Make the cinnamon filling

  1. In the bowl of a stand mixer fitted with paddle attachment or in a large bowl using a handheld mixer, mix granulated sugar, brown sugar, cinnamon, butter, salt, and vanilla until a uniform paste forms, about 2 minutes. Filling can be used right away or stored in an airtight container in the refrigerator for up to 3 days and brought to room temperature before using.

Make the caramel crunch

  1. In a small nonreactive pot, combine sugar, corn syrup, and water and bring to a boil over high heat, making sure sugar fully dissolves. (Do not stir the mixture — stirring will cause sugar to crystalize.) Continue cooking just until mixture becomes a medium amber color, 6 to 7 minutes. Remove from heat and ladle caramel over cake, creating a thin, even coating over entire cake. Allow crunch to set for 15 to 20 minutes before icing cake.
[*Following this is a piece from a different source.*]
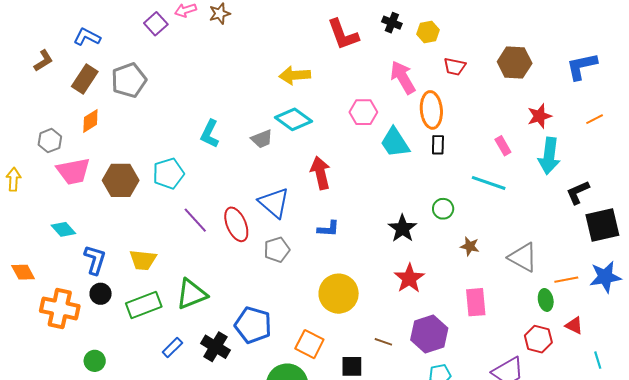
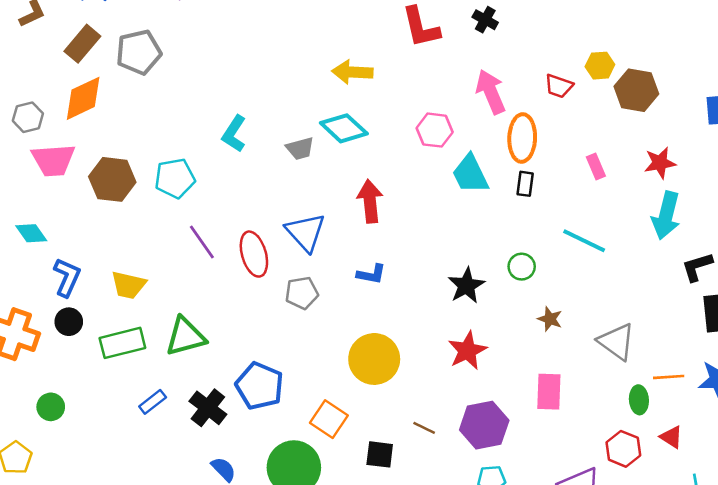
yellow hexagon: (428, 32) -> (600, 66), moved
orange diamond: (90, 121) -> (83, 98), size x1.5
pink rectangle: (503, 146) -> (596, 167), moved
Make the cream cheese icing

  1. In the bowl of a stand mixer fitted with the paddle attachment or in a large bowl using a handheld mixer, mix cream cheese on medium speed until very smooth. Reduce speed to low and add powdered sugar in 3 portions, mixing well after each addition, until a smooth paste forms. Stop mixer and scrape down sides of bowl. With mixer on low speed, slowly stream in milk and mix until icing is well combined and smooth. Mix in vanilla bean paste. This icing can be stored in an airtight container in refrigerator up to 4 days. Bring to room temperature before using.
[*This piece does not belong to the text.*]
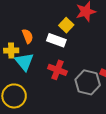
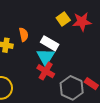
yellow square: (66, 25) -> (63, 19), moved
cyan triangle: (24, 62) -> (46, 57), moved

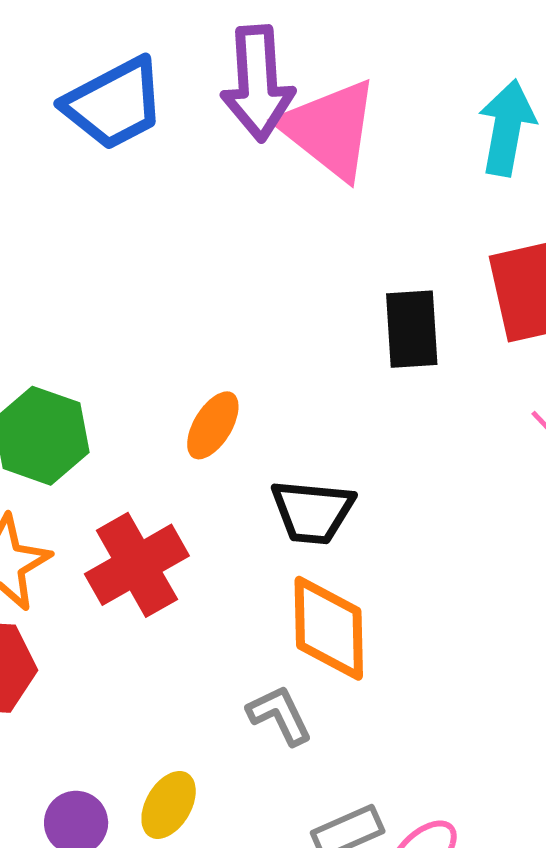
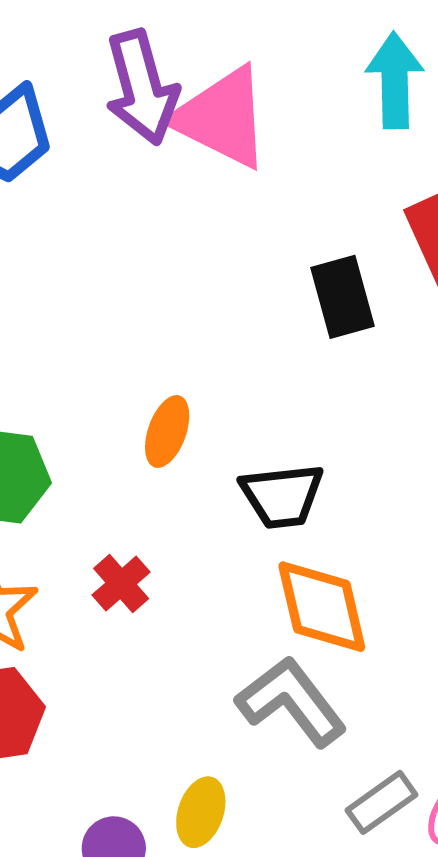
red cross: (137, 565) -> (121, 584), size x0.6
gray L-shape: (280, 715) -> (291, 702), size x1.6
  2. While cake is still cooling on the wire rack, drizzle icing over cake. I like to use a 1-ounce ice cream scoop (about 2 tablespoons) to drop a bit of icing over the higher ridges on the top of the cake, and then I pour the icing as I move away from the cake, so it kind of waterfalls down the sides. If you're sticking true to Mardi Gras tradition, sprinkle sanding sugar over top and allow cake to sit for at least 30 minutes before transferring it to a serving plate. You can keep the King Cake in an airtight container at room temperature for up to 3 days, but it truly is best on the day it is made.